§ **Instructions for the task**: As the answer, set down the lines below from the one containing "противовоспалительным" through the one containing "Не рекомендуется принимать", exactly and inclusively, and no others.

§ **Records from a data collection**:
**********

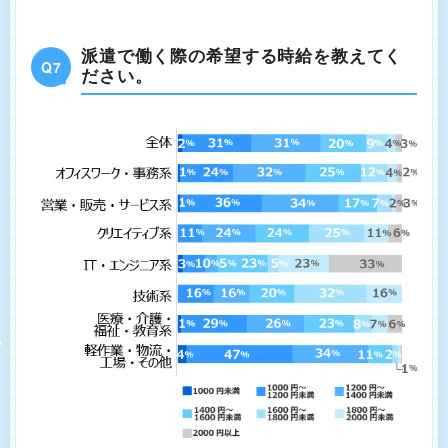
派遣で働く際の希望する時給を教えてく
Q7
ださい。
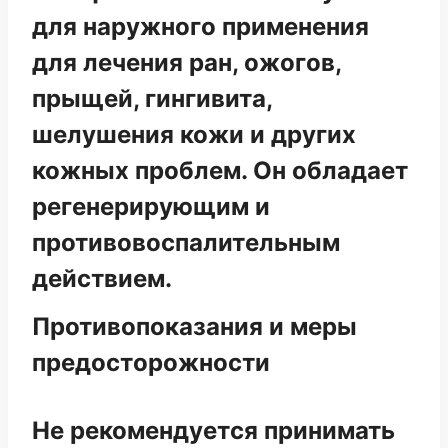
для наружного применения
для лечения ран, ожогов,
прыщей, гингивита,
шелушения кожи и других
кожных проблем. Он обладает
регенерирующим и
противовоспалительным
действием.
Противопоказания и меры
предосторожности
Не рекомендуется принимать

**********

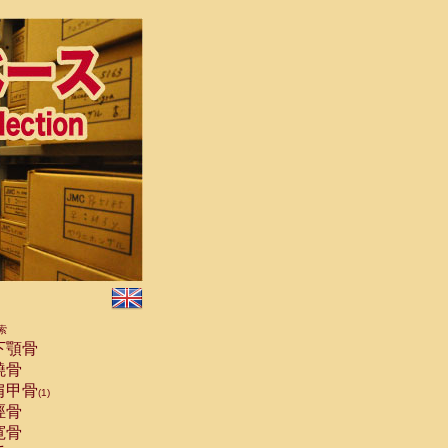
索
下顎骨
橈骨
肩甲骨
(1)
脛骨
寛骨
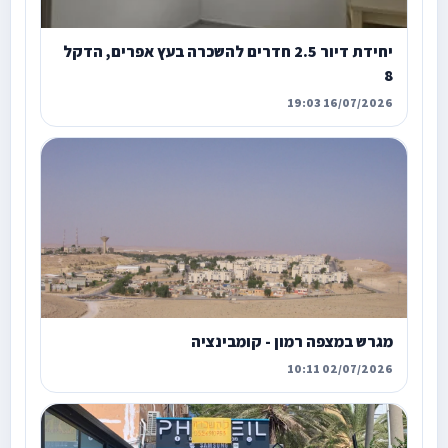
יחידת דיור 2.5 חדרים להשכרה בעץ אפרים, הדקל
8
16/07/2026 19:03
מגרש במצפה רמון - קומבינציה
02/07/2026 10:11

**********

§ **Response area**:
противовоспалительным
действием.
Противопоказания и меры
предосторожности
Не рекомендуется принимать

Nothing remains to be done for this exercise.